#### Work to be completed
Give every line of the entries below as a Markdown table with two columns, Row and Entry line, numbering each line in order and leaving out blank lines.

— Begin Data shown —

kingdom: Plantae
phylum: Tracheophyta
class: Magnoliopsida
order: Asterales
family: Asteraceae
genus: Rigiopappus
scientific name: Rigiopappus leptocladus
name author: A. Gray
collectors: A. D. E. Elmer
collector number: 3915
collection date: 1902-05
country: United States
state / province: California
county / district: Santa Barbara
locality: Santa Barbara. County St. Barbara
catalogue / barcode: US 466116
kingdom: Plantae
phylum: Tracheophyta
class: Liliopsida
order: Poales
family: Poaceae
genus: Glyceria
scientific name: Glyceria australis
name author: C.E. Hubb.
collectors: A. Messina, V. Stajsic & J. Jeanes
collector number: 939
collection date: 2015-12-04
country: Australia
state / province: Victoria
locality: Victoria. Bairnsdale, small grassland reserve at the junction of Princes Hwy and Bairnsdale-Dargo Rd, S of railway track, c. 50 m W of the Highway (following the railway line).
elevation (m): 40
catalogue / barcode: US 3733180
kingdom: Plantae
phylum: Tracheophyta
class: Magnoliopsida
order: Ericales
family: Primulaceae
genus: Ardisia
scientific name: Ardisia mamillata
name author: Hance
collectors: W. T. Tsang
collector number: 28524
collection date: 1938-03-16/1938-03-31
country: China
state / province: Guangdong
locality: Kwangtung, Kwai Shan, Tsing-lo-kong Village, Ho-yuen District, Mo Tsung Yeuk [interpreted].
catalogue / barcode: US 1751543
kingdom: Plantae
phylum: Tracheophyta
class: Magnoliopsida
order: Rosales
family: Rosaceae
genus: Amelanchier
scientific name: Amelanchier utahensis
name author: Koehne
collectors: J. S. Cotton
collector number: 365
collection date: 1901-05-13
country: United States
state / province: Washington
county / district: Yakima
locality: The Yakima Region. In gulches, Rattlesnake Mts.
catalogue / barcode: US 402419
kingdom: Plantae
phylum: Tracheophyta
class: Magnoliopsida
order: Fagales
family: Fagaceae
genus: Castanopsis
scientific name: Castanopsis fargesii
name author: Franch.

— End Data shown —

#### Exercise output
| Row | Entry line |
|---|---|
| 1 | kingdom: Plantae |
| 2 | phylum: Tracheophyta |
| 3 | class: Magnoliopsida |
| 4 | order: Asterales |
| 5 | family: Asteraceae |
| 6 | genus: Rigiopappus |
| 7 | scientific name: Rigiopappus leptocladus |
| 8 | name author: A. Gray |
| 9 | collectors: A. D. E. Elmer |
| 10 | collector number: 3915 |
| 11 | collection date: 1902-05 |
| 12 | country: United States |
| 13 | state / province: California |
| 14 | county / district: Santa Barbara |
| 15 | locality: Santa Barbara. County St. Barbara |
| 16 | catalogue / barcode: US 466116 |
| 17 | kingdom: Plantae |
| 18 | phylum: Tracheophyta |
| 19 | class: Liliopsida |
| 20 | order: Poales |
| 21 | family: Poaceae |
| 22 | genus: Glyceria |
| 23 | scientific name: Glyceria australis |
| 24 | name author: C.E. Hubb. |
| 25 | collectors: A. Messina, V. Stajsic & J. Jeanes |
| 26 | collector number: 939 |
| 27 | collection date: 2015-12-04 |
| 28 | country: Australia |
| 29 | state / province: Victoria |
| 30 | locality: Victoria. Bairnsdale, small grassland reserve at the junction of Princes Hwy and Bairnsdale-Dargo Rd, S of railway track, c. 50 m W of the Highway (following the railway line). |
| 31 | elevation (m): 40 |
| 32 | catalogue / barcode: US 3733180 |
| 33 | kingdom: Plantae |
| 34 | phylum: Tracheophyta |
| 35 | class: Magnoliopsida |
| 36 | order: Ericales |
| 37 | family: Primulaceae |
| 38 | genus: Ardisia |
| 39 | scientific name: Ardisia mamillata |
| 40 | name author: Hance |
| 41 | collectors: W. T. Tsang |
| 42 | collector number: 28524 |
| 43 | collection date: 1938-03-16/1938-03-31 |
| 44 | country: China |
| 45 | state / province: Guangdong |
| 46 | locality: Kwangtung, Kwai Shan, Tsing-lo-kong Village, Ho-yuen District, Mo Tsung Yeuk [interpreted]. |
| 47 | catalogue / barcode: US 1751543 |
| 48 | kingdom: Plantae |
| 49 | phylum: Tracheophyta |
| 50 | class: Magnoliopsida |
| 51 | order: Rosales |
| 52 | family: Rosaceae |
| 53 | genus: Amelanchier |
| 54 | scientific name: Amelanchier utahensis |
| 55 | name author: Koehne |
| 56 | collectors: J. S. Cotton |
| 57 | collector number: 365 |
| 58 | collection date: 1901-05-13 |
| 59 | country: United States |
| 60 | state / province: Washington |
| 61 | county / district: Yakima |
| 62 | locality: The Yakima Region. In gulches, Rattlesnake Mts. |
| 63 | catalogue / barcode: US 402419 |
| 64 | kingdom: Plantae |
| 65 | phylum: Tracheophyta |
| 66 | class: Magnoliopsida |
| 67 | order: Fagales |
| 68 | family: Fagaceae |
| 69 | genus: Castanopsis |
| 70 | scientific name: Castanopsis fargesii |
| 71 | name author: Franch. |